Required tasks:
a) Reproduce the passage of the ammonia plant steam systems article starting at "August 2020" and ending at "significant plant downtime.".
b) In the article on ammonia plant steam systems, what is the design intent for the front end of the plant after a back-end trip?

Text passage:

August 2020

Maintenance and Reliability

Improve stability of ammonia plant steam systems to reduce unscheduled plant shutdowns

Dyno Nobel runs a 2,300-metric tpd purifier plant in Waggaman, Louisiana.

Shukla, A., Dyno Nobel; Chandani, H., KBR; Thomerson, C., AVEVA

Dyno Nobel runs a 2,300-metric tpd purifier plant in Waggaman, Louisiana. It is one of the first onshore ammonia plants to be built in the U.S. in the past 20 yr, and one of the first built in Louisiana in a quarter century. The plant started operations in 2016. In its first year, the plant experienced frequent back-end trips that destabilized the steam system, resulting in a front-end trip that caused significant plant downtime.

In an ammonia plant, steam system stability is imperative for maximizing plant uptime. Due to the close integration between the process and the steam system (FIG. 1), any disturbance in the process can propagate to the steam system and affect the entire plant. The design intent is to keep the front end of the ammonia plant operating after a back-end trip. This is because a cascading trip will result in extended restart time, increased wear on the front-end equipment and loss of production.

FIG. 1. Block diagram of the ammonia plant.

Minimizing such cascading trips requires robust control of the steam system, which must quickly respond to a disturbance. A first-principle model, validated against plant data, can be used to evaluate the deficiencies in the existing control scheme. Exhaustive analyses of transient scenarios can then identify the modifications in control, logic/tuning parameters, valves, etc. Improved automated controls will result in minimizing required operator intervention immediately following an upset.

Rows drawn from a dataset:
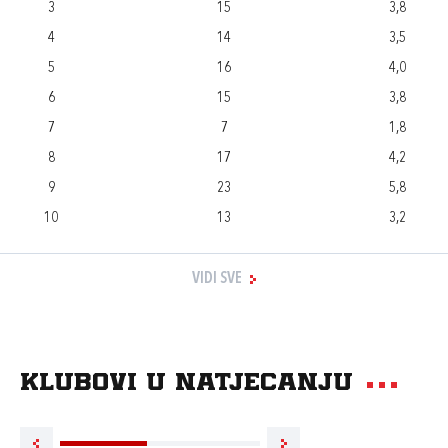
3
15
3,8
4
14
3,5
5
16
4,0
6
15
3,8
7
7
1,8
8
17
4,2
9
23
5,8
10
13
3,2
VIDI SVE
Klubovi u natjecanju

Task responses:
a)
August 2020

Maintenance and Reliability

Improve stability of ammonia plant steam systems to reduce unscheduled plant shutdowns

Dyno Nobel runs a 2,300-metric tpd purifier plant in Waggaman, Louisiana.

Shukla, A., Dyno Nobel; Chandani, H., KBR; Thomerson, C., AVEVA

Dyno Nobel runs a 2,300-metric tpd purifier plant in Waggaman, Louisiana. It is one of the first onshore ammonia plants to be built in the U.S. in the past 20 yr, and one of the first built in Louisiana in a quarter century. The plant started operations in 2016. In its first year, the plant experienced frequent back-end trips that destabilized the steam system, resulting in a front-end trip that caused significant plant downtime.

b) The design intent is to keep the front end of the ammonia plant operating after a back-end trip.